A Picture of Failed Strategy: Kodak's Digital Failure

A Picture of Failed Strategy: Kodak's Digital Failure

This week I learned about key features that can cause a company’s strategy to succeed or fail. David Collis and Michael Rukstad’s 2008 article in the Harvard Business Review stressed the necessity for a simple and concise strategy statement centered on the company’s scope and competitive advantage. A Deloitte University Press publication titled Dynamic Strategy Implementation: Delivering on your Strategy Ambition, written by Dunlap, Firth, and Lurie outlined ways to avoid common mistakes in strategy implementation. This led me to do a simple online search for failed strategies. It did not take long for me to find that Kodak was the most recent offender of a strategy that failed to adapt to consumer trends and technology advancements (even though the technology was created in their labs). 
I found an article published on in January of 2012 by Chunka Mui titled, How Kodak Failed. In the article, Mui described Kodak’s “staggering corporate blunder” of failing to recognize the threat digital photography posed to the film and photo industry. According to Mui’s article, the digital camera was first developed by a Kodak engineer in 1975. For decades, Kodak failed to recognize digital photography as a disruptive technology capable of replacing their established film-based dominance.
In 1981, Kodak conducted a study to determine how digital photography would affect the Kodak’s film business. After the report, Kodak concluded that the digital technology was still about ten years away from making a significant impact to the film industry. But in the following ten years, Kodak failed to adjust their strategy for the market disruption. Over the next decade, Kodak continued to regard digital technology as the enemy, rather than an opportunity to enter an emerging market.  
Vincent Barabba, who was an executive at Kodak, recently published a book titled, The Decision Loom, where he outlines four interrelated capabilities that are necessary for effective enterprise-wide decision making.  No doubt, his experiences at Kodak help him formulate the capabilities. Barabba explained that a corporation needs to have an enterprise mindset that is open to change. Kodak failed to accept digital technology as an emerging market which left them far behind the digital curve. Furthermore, they failed to see digital technology as a film replacement.

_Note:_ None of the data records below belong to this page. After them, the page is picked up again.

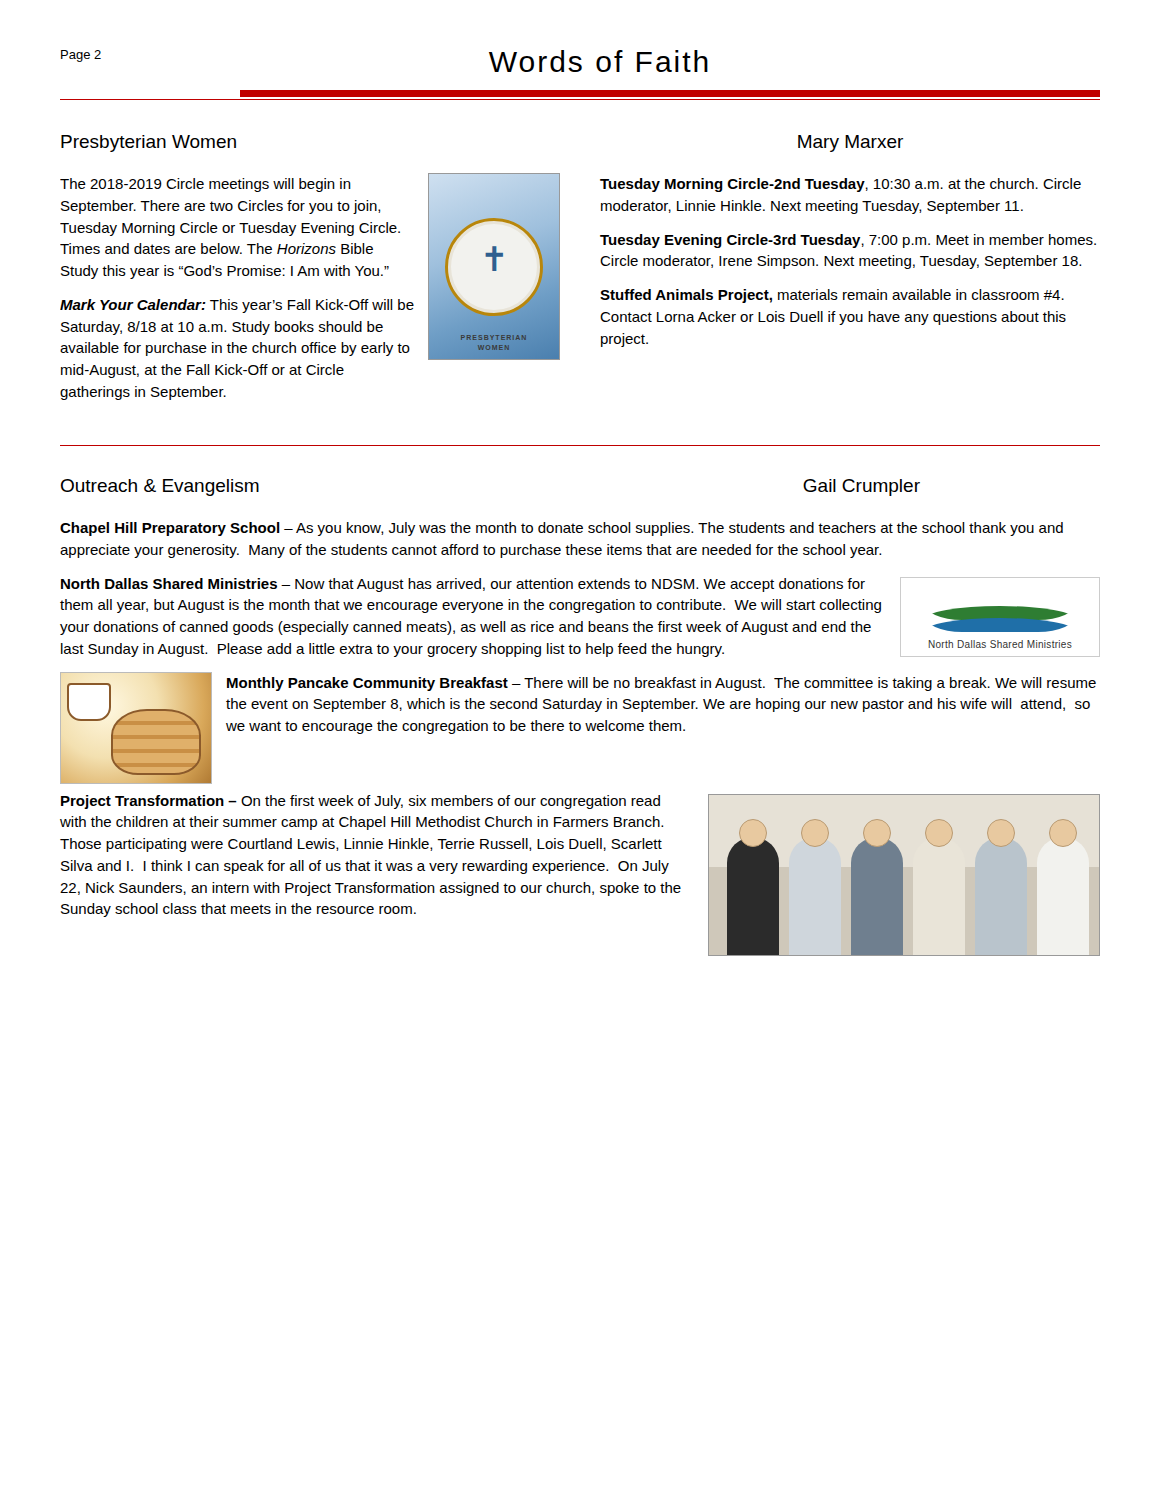Page 2
Words of Faith
Presbyterian Women
✝
PRESBYTERIAN
WOMEN
The 2018-2019 Circle meetings will begin in September. There are two Circles for you to join, Tuesday Morning Circle or Tuesday Evening Circle. Times and dates are below. The Horizons Bible Study this year is “God’s Promise: I Am with You.”
Mark Your Calendar: This year’s Fall Kick-Off will be Saturday, 8/18 at 10 a.m. Study books should be available for purchase in the church office by early to mid-August, at the Fall Kick-Off or at Circle gatherings in September.
Mary Marxer
Tuesday Morning Circle-2nd Tuesday, 10:30 a.m. at the church. Circle moderator, Linnie Hinkle. Next meeting Tuesday, September 11.
Tuesday Evening Circle-3rd Tuesday, 7:00 p.m. Meet in member homes. Circle moderator, Irene Simpson. Next meeting, Tuesday, September 18.
Stuffed Animals Project, materials remain available in classroom #4. Contact Lorna Acker or Lois Duell if you have any questions about this project.
Outreach & Evangelism
Gail Crumpler
Chapel Hill Preparatory School – As you know, July was the month to donate school supplies. The students and teachers at the school thank you and appreciate your generosity. Many of the students cannot afford to purchase these items that are needed for the school year.
North Dallas Shared Ministries
North Dallas Shared Ministries – Now that August has arrived, our attention extends to NDSM. We accept donations for them all year, but August is the month that we encourage everyone in the congregation to contribute. We will start collecting your donations of canned goods (especially canned meats), as well as rice and beans the first week of August and end the last Sunday in August. Please add a little extra to your grocery shopping list to help feed the hungry.
Monthly Pancake Community Breakfast – There will be no breakfast in August. The committee is taking a break. We will resume the event on September 8, which is the second Saturday in September. We are hoping our new pastor and his wife will attend, so we want to encourage the congregation to be there to welcome them.
Project Transformation – On the first week of July, six members of our congregation read with the children at their summer camp at Chapel Hill Methodist Church in Farmers Branch. Those participating were Courtland Lewis, Linnie Hinkle, Terrie Russell, Lois Duell, Scarlett Silva and I. I think I can speak for all of us that it was a very rewarding experience. On July 22, Nick Saunders, an intern with Project Transformation assigned to our church, spoke to the Sunday school class that meets in the resource room.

Failure to adapt strategy to change was the second point discussed in Dunlop, Firth, and Lurie’s Deloitte article. Had Kodak used or paid attention to market research, they would have been able to set a strategy that counterbalanced the loss of market share to digital photos, or at the very least, a strategy to integrate the new technology into their current strategy. 

1 comment:

  1. John, you may find this interesting. Another film maker Fujifilm chose to apply its chemical technology to healthcare and cosmetics area. Fujifilm once entered digital camera market but it was not so successful because digital image processing is quite different from analog photo development. So instead of staying in photographic industry, Fujifilm chose to use its nanotechnology to cosmetics. Maybe they did the coherence test and figured out that Fujifilm is a nanotechnology company rather than a photographic company.